Glaums niðjum fór gǫrva
gramr með dreyrgum hamri;
of salvanið Synjar
sigr hlaut arinbrautar.
Kom at tvíviðar tívi,
tollurr karms þás harmi,
-brautar liðs, of beitti,
bekk- fall, jǫtuns rekka.

Gramr með dreyrgum hamri fór gǫrva niðjum Glaums; hlaut sigr of salvanið Synjar arinbrautar. Fall liðs bekkbrautar kom at tívi tvíviðar, þás tollurr karms of beitti rekka jǫtuns harmi.

The ruler with the bloody hammer [= Þórr] totally destroyed the descendants of Glaumr <giant> [GIANTS]; [he] gained victory over the hall-visitor of the Syn <goddess> of the hearth-stone-path [MOUNTAINS > GIANTESS > GIANT]. The fall of the retinue of the bench-road [HOUSE] came at the god of the bow [WARRIOR = Geirrøðr], when the pole of the wagon-cab [CHARIOTEER = Þórr] inflicted violence on the warriors of the giant.

notes

[6] tollurr karms ‘the pole of the wagon-cab [CHARIOTEER = Þórr]’: Because tollurr is the subject of the subordinate clause, tollur (all mss) has been emended to tollurr. Tollurr is usually interpreted either as an unknown tree-name or as a word for ‘stick’; cf. ModSwed. tolle ‘shoot, scion’, MLG toll ‘twig’ (AEW: tollurr). Here it functions as the base-word in a man-kenning. Karmr has several meanings: ‘frame’, ‘vessel’, ‘container’ or ‘parapet’. There is only one certain attestation of karmr in the sense ‘wagon, cart’ (see ONP: karmr); cf. also ModNorw. karm ‘sides of a wagon-cab’ or ‘back rest on a sled’. Hence karmr could refer to a part of a wagon, and it is taken here as pars pro toto for ‘wagon’. The wagon excavated in Oseberg has a removable cab or container, and such a wagon is also depicted on the tapestry found there.

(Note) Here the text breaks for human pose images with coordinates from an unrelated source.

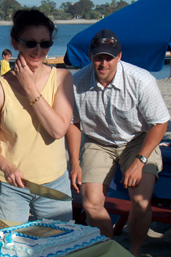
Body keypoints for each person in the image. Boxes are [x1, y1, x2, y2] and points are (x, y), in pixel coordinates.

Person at [66, 28, 170, 257]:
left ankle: (134, 250)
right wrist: (74, 162)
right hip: (97, 141)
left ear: (119, 56)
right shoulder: (76, 82)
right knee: (91, 203)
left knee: (141, 201)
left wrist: (140, 161)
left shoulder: (141, 81)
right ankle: (111, 248)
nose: (104, 63)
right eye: (98, 57)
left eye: (109, 57)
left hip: (137, 139)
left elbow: (160, 123)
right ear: (90, 56)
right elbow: (72, 123)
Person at [0, 9, 74, 223]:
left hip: (54, 183)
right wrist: (7, 167)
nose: (38, 50)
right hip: (10, 186)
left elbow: (58, 130)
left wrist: (30, 88)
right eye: (31, 43)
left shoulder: (62, 78)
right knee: (8, 249)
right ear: (15, 43)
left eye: (45, 43)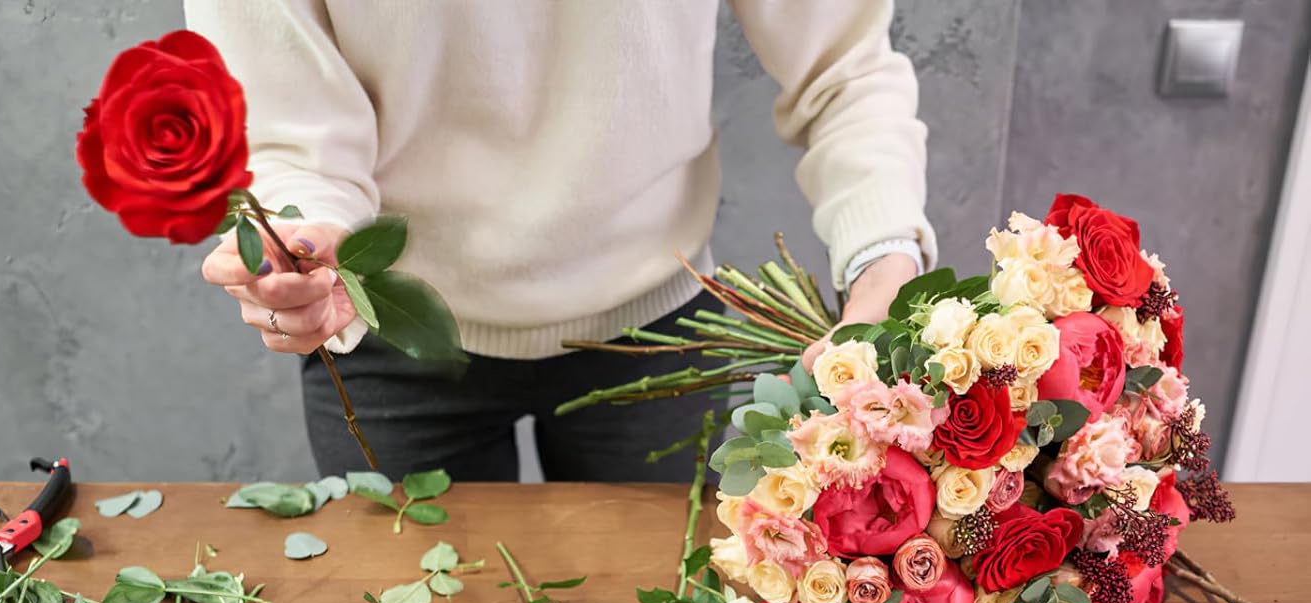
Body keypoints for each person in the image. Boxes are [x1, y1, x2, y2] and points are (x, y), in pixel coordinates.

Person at [186, 0, 934, 483]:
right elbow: (286, 131)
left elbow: (845, 67)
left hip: (657, 328)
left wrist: (884, 265)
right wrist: (304, 243)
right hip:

Moreover, the C10th wagon-boxes found in Denmark and Sweden, which were used as coffins, are of the same shape as the Oseberg wagon (Eisenschmidt 2006, 73-8). The whole kenning means ‘charioteer’, then; this unambiguously points to the god Þórr and his attribute, the wagon pulled by two goats.